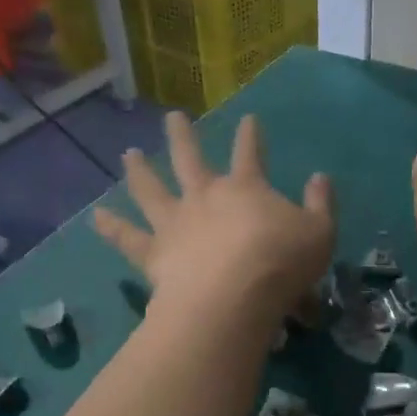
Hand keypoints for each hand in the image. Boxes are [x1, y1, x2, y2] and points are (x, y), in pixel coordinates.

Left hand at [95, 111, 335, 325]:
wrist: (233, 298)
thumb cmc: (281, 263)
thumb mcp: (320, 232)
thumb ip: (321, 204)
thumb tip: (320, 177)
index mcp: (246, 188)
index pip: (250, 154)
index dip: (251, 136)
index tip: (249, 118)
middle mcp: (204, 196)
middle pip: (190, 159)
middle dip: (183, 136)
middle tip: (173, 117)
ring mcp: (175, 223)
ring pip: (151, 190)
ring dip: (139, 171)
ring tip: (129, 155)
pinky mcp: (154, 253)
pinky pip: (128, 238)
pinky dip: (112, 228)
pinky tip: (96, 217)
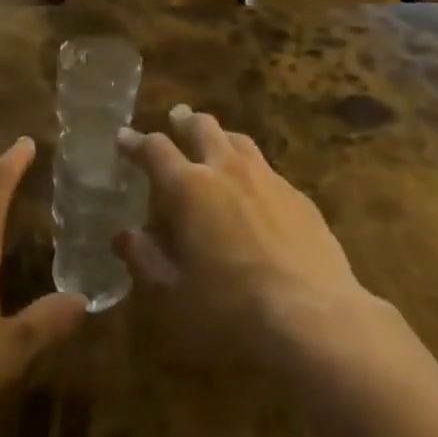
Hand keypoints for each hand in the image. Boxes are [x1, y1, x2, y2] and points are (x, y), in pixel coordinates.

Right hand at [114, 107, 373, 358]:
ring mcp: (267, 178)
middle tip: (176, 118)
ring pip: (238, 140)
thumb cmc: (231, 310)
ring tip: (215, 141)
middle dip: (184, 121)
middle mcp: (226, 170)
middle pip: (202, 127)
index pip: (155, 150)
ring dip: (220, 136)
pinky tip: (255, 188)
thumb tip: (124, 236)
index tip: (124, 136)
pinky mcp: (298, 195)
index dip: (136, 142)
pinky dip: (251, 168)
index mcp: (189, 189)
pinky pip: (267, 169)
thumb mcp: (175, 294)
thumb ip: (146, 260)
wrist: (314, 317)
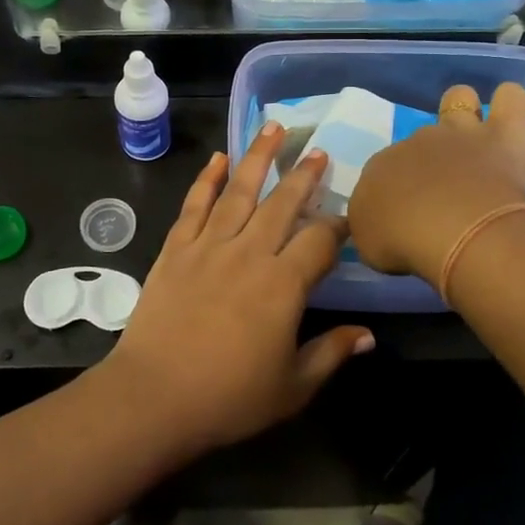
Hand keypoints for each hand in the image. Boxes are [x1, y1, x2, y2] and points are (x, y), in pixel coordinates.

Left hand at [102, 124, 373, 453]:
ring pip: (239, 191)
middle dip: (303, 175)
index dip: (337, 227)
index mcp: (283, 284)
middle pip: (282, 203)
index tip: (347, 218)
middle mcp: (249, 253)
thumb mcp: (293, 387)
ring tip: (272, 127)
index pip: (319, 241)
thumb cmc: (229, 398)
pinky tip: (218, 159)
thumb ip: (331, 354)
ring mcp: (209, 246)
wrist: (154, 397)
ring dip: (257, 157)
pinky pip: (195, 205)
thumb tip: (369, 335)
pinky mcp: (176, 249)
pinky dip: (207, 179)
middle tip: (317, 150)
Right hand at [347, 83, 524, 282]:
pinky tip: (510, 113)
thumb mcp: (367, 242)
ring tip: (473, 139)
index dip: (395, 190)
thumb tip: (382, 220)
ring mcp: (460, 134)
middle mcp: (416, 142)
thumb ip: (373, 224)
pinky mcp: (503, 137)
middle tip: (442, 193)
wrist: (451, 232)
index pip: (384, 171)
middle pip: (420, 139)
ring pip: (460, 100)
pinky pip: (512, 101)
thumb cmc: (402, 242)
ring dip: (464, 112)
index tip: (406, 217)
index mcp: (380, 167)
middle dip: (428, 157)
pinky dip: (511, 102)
----------
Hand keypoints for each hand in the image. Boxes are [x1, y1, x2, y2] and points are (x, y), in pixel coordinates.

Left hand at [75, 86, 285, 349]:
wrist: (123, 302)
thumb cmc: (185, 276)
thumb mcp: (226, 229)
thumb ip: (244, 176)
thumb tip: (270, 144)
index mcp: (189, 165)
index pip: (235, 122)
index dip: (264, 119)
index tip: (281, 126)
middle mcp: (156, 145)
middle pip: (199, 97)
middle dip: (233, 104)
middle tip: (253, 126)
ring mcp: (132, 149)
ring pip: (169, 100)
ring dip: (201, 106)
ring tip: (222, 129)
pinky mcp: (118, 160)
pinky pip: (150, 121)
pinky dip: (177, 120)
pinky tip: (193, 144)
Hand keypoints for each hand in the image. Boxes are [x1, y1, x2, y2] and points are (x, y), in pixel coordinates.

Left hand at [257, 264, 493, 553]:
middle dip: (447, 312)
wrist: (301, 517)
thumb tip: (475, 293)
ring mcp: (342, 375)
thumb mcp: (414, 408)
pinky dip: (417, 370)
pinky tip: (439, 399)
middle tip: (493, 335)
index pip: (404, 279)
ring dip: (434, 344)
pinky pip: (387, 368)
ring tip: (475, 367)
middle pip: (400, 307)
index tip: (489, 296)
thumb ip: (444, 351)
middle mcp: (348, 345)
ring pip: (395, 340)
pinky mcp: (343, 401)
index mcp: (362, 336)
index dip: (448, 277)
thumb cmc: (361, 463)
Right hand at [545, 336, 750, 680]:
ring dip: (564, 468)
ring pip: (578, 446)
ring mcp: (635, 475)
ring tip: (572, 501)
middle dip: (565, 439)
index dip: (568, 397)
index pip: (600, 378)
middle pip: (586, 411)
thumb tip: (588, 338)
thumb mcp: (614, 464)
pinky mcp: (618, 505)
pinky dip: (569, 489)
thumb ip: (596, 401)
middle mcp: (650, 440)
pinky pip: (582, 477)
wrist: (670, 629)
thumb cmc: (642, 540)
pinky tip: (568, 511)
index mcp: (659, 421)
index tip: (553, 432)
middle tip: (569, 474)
----------
**WHAT TO DO**. Across the records above, show each line containing the word "Left".

**REPLY**.
Left hand at [95, 111, 335, 325]:
Left hand at [102, 124, 373, 453]:
Left hand at [75, 86, 285, 349]:
Left hand at [257, 264, 493, 553]:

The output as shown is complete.